Founder B (The Positioned One):
- Adds 5 features.
- Positions it as "The Command Center for 8-Figure Portfolio Managers."
- Charges $1,000/month.
- Spends no time on social media.
- Result: High margins, elite client base, and a system that runs without him.
Founder B isn't "smarter" in terms of IQ. He just stopped caring about being "better" and started caring about being specifically for someone important.
Why Most of You Will Fail at This
I’ll be blunt: Most of you don't have the stomach for this.
Positioning for status requires you to stop seeking approval. It requires you to be okay with people calling you "arrogant" or "overpriced." It requires you to turn down money from the "wrong" clients.
Most people are too comfortable in their mediocrity to do that. They would rather be "liked and broke" than "respected and wealthy." They find safety in the crowd. They think that if they just follow the same path as everyone else, eventually they’ll get a different result.
That is a delusion.
If you want to escape the competition, you have to leave the playing field. You have to stop being a "service provider" and start being a category.
The Practical Framework: Implementing Status Today
If you’re actually ready to stop playing small, here is how you begin the pivot. This isn't a "morning routine." This is a structural overhaul of how you think about your income.
Step 1: Audit Your Signaling
Look at your website, your emails, and your product. What are you signaling?
- Are you signaling "I'm cheap and I'll work hard for you"? (Low Status)
- Or are you signaling "I have a system that works, and I only take on three partners a month"? (High Status)
Delete every word that sounds like a plea for attention. "Please check out my new post" becomes "Here is the data on why your current strategy is failing."

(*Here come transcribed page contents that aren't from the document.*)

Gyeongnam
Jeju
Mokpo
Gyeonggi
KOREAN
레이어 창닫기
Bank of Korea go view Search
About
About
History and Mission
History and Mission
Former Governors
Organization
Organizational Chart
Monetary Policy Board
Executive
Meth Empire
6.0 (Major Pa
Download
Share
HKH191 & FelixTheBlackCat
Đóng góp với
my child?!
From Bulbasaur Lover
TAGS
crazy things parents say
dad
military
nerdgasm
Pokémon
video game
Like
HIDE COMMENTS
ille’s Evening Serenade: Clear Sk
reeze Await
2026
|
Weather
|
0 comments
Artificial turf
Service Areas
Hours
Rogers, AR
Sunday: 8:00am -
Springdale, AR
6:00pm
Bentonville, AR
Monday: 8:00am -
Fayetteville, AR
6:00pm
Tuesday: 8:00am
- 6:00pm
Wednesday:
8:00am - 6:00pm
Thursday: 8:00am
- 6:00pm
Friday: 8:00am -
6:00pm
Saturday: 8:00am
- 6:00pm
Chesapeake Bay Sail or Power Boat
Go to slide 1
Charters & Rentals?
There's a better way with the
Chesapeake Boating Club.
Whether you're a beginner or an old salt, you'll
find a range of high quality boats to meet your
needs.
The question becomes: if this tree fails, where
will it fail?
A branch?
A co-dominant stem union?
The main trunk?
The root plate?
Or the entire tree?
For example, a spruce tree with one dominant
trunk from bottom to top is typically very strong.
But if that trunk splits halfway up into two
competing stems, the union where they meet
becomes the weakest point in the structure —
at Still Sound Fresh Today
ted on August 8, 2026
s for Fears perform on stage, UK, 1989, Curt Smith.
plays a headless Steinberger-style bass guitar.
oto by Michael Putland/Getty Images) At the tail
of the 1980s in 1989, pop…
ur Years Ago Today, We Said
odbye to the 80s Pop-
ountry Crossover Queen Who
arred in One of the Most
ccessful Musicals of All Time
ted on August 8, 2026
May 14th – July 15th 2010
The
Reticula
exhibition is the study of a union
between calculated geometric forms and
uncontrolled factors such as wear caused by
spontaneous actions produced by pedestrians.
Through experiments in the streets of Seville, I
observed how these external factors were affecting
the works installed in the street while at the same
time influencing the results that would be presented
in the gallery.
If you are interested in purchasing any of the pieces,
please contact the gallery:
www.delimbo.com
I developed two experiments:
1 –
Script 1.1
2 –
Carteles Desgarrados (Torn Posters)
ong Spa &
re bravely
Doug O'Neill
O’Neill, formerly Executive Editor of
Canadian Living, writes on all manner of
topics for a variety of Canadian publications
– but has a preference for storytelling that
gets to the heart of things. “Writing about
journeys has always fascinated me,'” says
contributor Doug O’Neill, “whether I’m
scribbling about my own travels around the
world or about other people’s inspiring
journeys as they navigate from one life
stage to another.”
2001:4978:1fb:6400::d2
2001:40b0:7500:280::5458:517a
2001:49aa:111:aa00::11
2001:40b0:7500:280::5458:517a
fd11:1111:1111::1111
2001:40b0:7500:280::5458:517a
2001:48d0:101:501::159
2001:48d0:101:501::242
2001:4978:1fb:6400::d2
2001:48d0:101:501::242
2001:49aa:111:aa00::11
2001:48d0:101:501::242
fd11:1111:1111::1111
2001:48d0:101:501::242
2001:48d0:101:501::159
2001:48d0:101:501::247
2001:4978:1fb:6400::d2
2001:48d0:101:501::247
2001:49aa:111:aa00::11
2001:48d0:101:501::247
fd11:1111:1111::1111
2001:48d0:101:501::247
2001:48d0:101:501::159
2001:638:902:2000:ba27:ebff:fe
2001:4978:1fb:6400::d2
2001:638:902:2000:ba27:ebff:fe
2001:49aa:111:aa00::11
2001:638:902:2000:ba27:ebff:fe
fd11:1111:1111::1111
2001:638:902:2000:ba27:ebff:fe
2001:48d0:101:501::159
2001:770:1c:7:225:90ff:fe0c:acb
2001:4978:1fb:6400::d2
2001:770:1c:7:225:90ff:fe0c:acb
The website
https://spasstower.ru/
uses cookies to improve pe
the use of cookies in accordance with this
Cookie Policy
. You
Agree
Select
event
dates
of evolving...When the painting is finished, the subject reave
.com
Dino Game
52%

Step 2: Identify the "Aspirational Identity"
Who is your customer trying to become? They aren't buying "marketing." They are buying "The CEO who doesn't have to worry about lead flow." They aren't buying "fitness coaching." They are buying "The 50-year-old who looks better than his 20-year-old employees."
Position your product as the bridge to that identity.
Step 3: Create a "Barrier to Entry"
Even if your product is digital and infinitely scalable, create a barrier.
- An application process.
- A specific start date.
- A prerequisite set of beliefs.
This forces the prospect to "qualify" themselves to you. The moment they start trying to prove they are a good fit for you, the power dynamic has shifted. You have won.
The Reality of the Market
The market does not care about your "journey." It does not care about your "passion." It only cares about what you can do for it, and how you make it feel about itself.
You can spend the next five years adding features and hoping someone notices. Or you can spend the next five weeks repositioning yourself as a high-status authority and watching the "competition" disappear.
I chose the latter a long time ago. The view is much better from here.
If you’re tired of being lectured by the unsuccessful, stop following their rules. Stop being obedient. Build a system, position it for status, and let the rest of the world fight over the scraps.
Wealth isn't about working harder. It’s about deciding who you are going to be in the eyes of the market.
Choose wisely. Or don't. It makes no difference to me. But don't complain when the "better" product you worked so hard on gets ignored for the one that actually understood how the world works.